> GIVEN RECORDS:
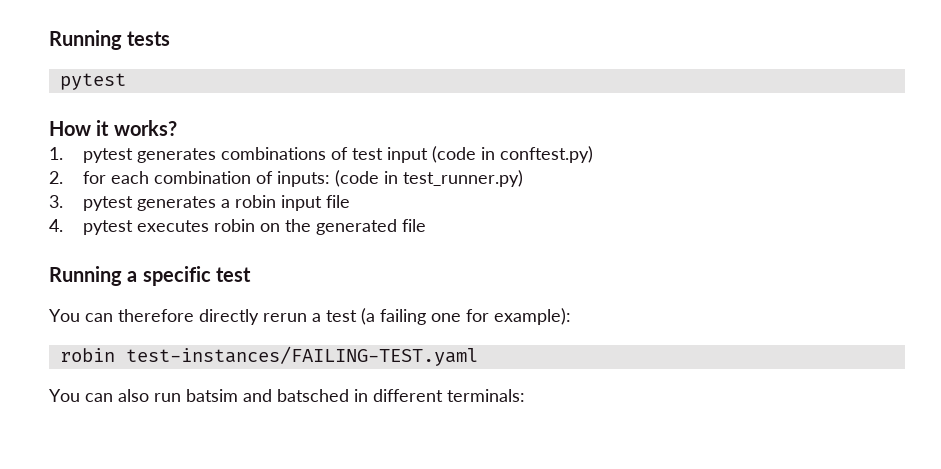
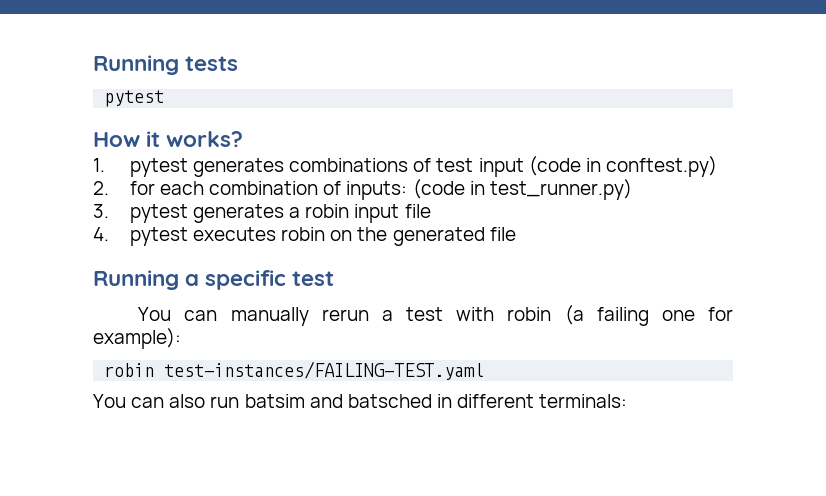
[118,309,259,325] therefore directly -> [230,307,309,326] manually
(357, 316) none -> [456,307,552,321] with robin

* * *

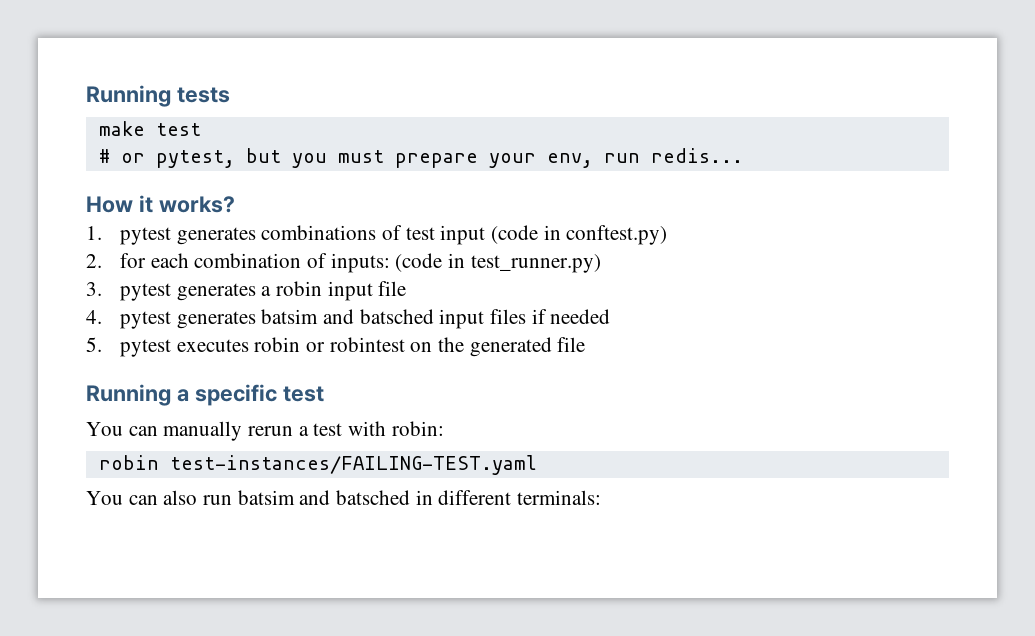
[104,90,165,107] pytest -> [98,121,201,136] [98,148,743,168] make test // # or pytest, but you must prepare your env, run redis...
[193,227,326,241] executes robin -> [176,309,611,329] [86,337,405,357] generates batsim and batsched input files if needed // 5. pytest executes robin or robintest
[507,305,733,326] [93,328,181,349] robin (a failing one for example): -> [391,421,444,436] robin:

> ASSIGNMENT: Could you write out, exactly as they stand, only the lines above that begin at the line with "[193,227,326,241] executes robin" and stop after the line with "[507,305,733,326] [93,328,181,349] robin"?

> RESULT OF THIS TASK:
[193,227,326,241] executes robin -> [176,309,611,329] [86,337,405,357] generates batsim and batsched input files if needed // 5. pytest executes robin or robintest
[507,305,733,326] [93,328,181,349] robin (a failing one for example): -> [391,421,444,436] robin:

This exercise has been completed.